### Exercise directions
Please arrange the lines in the records below as a single numbered list, leaving out any blank lines.

### Given records

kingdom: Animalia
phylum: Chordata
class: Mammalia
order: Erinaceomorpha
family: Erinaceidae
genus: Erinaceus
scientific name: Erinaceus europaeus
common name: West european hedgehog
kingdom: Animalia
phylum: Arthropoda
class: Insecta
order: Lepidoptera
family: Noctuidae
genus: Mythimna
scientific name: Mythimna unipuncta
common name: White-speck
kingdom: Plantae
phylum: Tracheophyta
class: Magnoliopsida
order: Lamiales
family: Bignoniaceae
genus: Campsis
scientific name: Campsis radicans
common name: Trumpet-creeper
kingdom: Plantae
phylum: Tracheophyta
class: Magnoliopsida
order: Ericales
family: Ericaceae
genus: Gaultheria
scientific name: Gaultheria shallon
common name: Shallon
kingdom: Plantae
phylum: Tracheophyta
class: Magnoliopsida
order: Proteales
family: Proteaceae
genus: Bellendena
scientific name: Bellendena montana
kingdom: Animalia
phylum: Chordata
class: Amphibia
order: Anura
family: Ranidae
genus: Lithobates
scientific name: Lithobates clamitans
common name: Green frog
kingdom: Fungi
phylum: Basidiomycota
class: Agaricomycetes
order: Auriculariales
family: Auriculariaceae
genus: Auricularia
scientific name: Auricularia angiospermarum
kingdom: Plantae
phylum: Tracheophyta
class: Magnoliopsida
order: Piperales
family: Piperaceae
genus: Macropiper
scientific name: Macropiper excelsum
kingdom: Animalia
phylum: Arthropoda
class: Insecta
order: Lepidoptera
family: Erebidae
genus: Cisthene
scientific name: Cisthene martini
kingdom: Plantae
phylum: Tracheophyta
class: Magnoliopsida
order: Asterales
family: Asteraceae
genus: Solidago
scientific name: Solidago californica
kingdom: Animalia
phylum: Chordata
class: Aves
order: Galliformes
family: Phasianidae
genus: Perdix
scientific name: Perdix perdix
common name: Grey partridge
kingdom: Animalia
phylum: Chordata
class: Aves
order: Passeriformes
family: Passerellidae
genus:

### Result for this exercise
1. kingdom: Animalia
2. phylum: Chordata
3. class: Mammalia
4. order: Erinaceomorpha
5. family: Erinaceidae
6. genus: Erinaceus
7. scientific name: Erinaceus europaeus
8. common name: West european hedgehog
9. kingdom: Animalia
10. phylum: Arthropoda
11. class: Insecta
12. order: Lepidoptera
13. family: Noctuidae
14. genus: Mythimna
15. scientific name: Mythimna unipuncta
16. common name: White-speck
17. kingdom: Plantae
18. phylum: Tracheophyta
19. class: Magnoliopsida
20. order: Lamiales
21. family: Bignoniaceae
22. genus: Campsis
23. scientific name: Campsis radicans
24. common name: Trumpet-creeper
25. kingdom: Plantae
26. phylum: Tracheophyta
27. class: Magnoliopsida
28. order: Ericales
29. family: Ericaceae
30. genus: Gaultheria
31. scientific name: Gaultheria shallon
32. common name: Shallon
33. kingdom: Plantae
34. phylum: Tracheophyta
35. class: Magnoliopsida
36. order: Proteales
37. family: Proteaceae
38. genus: Bellendena
39. scientific name: Bellendena montana
40. kingdom: Animalia
41. phylum: Chordata
42. class: Amphibia
43. order: Anura
44. family: Ranidae
45. genus: Lithobates
46. scientific name: Lithobates clamitans
47. common name: Green frog
48. kingdom: Fungi
49. phylum: Basidiomycota
50. class: Agaricomycetes
51. order: Auriculariales
52. family: Auriculariaceae
53. genus: Auricularia
54. scientific name: Auricularia angiospermarum
55. kingdom: Plantae
56. phylum: Tracheophyta
57. class: Magnoliopsida
58. order: Piperales
59. family: Piperaceae
60. genus: Macropiper
61. scientific name: Macropiper excelsum
62. kingdom: Animalia
63. phylum: Arthropoda
64. class: Insecta
65. order: Lepidoptera
66. family: Erebidae
67. genus: Cisthene
68. scientific name: Cisthene martini
69. kingdom: Plantae
70. phylum: Tracheophyta
71. class: Magnoliopsida
72. order: Asterales
73. family: Asteraceae
74. genus: Solidago
75. scientific name: Solidago californica
76. kingdom: Animalia
77. phylum: Chordata
78. class: Aves
79. order: Galliformes
80. family: Phasianidae
81. genus: Perdix
82. scientific name: Perdix perdix
83. common name: Grey partridge
84. kingdom: Animalia
85. phylum: Chordata
86. class: Aves
87. order: Passeriformes
88. family: Passerellidae
89. genus:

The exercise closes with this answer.